Page text:
___

Integrative analysis of plasma and substantia nigra in Parkinson's disease: unraveling biomarkers and insights from the lncRNA-miRNA-mRNA ceRNA network.

Introduction: Parkinson's disease (PD) is a rapidly growing neurological disorder characterized by diverse movement symptoms. However, the underlying causes have not been clearly identified, and accurate diagnosis is challenging. This study aimed to identify potential biomarkers suitable for PD diagnosis and present an integrative perspective on the disease.

Methods: We screened the GSE7621, GSE8397-GPL96, GSE8397-GPL97, GSE20163, and GSE20164 datasets in the NCBI GEO database to identify differentially expressed (DE) mRNAs in the substantia nigra (SN). We also screened the GSE160299 dataset from the NCBI GEO database to identify DE lncRNAs and miRNAs in plasma. We then constructed 2 lncRNA-miRNA-mRNA competing endogenous RNA (ceRNA) regulatory networks based on the ceRNA hypothesis. To understand the biological function, we performed Kyoto Encyclopedia of Genes and Genomes pathway and Gene Ontology analyses for each ceRNA network. The receiver operating characteristic analyses (ROC) was used to assess ceRNA results.

Results: We identified 7 upregulated and 29 downregulated mRNAs as common DE mRNAs in the 5 SN datasets. In the blood dataset, we identified 31 DE miRNAs (9 upregulated and 22 downregulated) and 332 DE lncRNAs (69 upregulated and 263 downregulated). Based on the determined interactions, 5 genes (P2RX7, HSPA1, SLCO4A1, RAD52, and SIRT4) appeared to be upregulated as a result of 10 lncRNAs sponging 4 miRNAs (miR-411, miR-1193, miR-301b, and miR-514a-2/3). Competing with 9 genes (ANK1, CBLN1, RGS4, SLC6A3, SYNGR3, VSNL1, DDC, KCNJ6, and SV2C) for miR-671, a total of 26 lncRNAs seemed to function as ceRNAs, influencing genes to be downregulated.

___

Work instruction 1: From the Parkinson's disease abstract, list the datasets that were screened to find differentially expressed mRNAs in the substantia nigra.
Work instruction 2: Proceed with the Parkinson's disease abstract, writing the part that follows its last sentence.

___

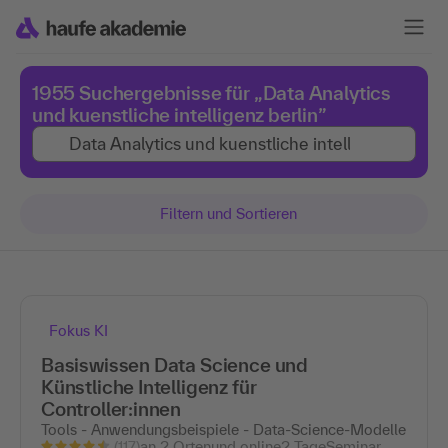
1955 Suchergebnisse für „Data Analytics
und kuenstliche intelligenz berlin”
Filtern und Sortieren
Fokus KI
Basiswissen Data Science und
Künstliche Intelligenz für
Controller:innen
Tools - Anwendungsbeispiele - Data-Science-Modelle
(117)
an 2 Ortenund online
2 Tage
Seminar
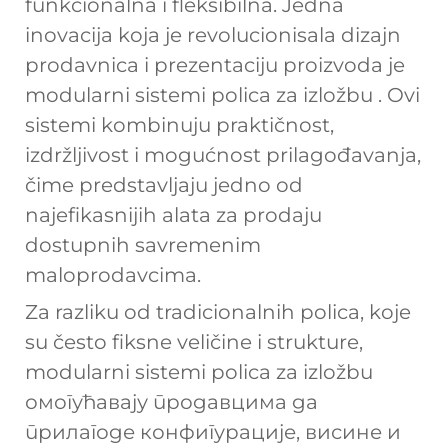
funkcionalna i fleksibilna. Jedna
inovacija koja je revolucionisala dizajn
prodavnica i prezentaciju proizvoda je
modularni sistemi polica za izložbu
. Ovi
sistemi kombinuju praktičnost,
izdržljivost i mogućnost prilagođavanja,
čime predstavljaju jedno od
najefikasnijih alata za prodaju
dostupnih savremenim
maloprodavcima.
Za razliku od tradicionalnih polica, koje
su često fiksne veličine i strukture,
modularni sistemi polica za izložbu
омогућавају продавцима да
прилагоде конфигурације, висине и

___

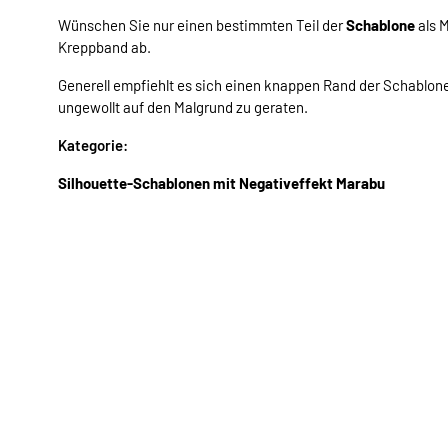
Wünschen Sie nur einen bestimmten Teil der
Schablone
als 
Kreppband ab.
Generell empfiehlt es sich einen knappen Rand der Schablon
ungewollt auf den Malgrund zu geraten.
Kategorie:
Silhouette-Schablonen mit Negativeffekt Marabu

___

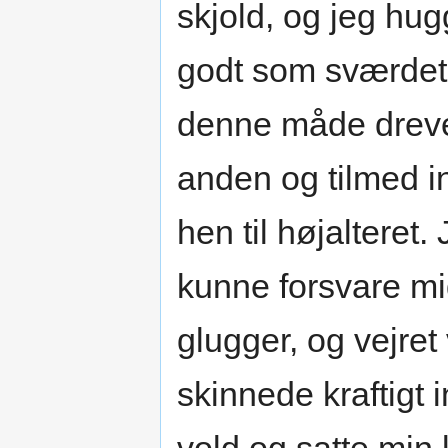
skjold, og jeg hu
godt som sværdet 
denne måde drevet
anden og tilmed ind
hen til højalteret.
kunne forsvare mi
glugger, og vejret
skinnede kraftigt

___

Your response 1: GSE7621, GSE8397-GPL96, GSE8397-GPL97, GSE20163, GSE20164

Your response 2:
Discussion: In this study, we successfully constructed 2 novel ceRNA regulatory networks in patients with PD, including 36 lncRNAs, 5 miRNAs, and 14 mRNAs. Our results suggest that these plasma lncRNAs are involved in the pathogenesis of PD by sponging miRNAs and regulating gene expression in the SN of the brain. We propose that the upregulated and downregulated lncRNA-mediated ceRNA networks represent mechanisms of neuroinflammation and dopamine neurotransmission, respectively. Our ceRNA network, which was associated with PD, suggests the potential use of DE miRNAs and lncRNAs as body fluid diagnostic biomarkers. These findings provide an integrated view of the mechanisms underlying gene regulation and interactions in PD.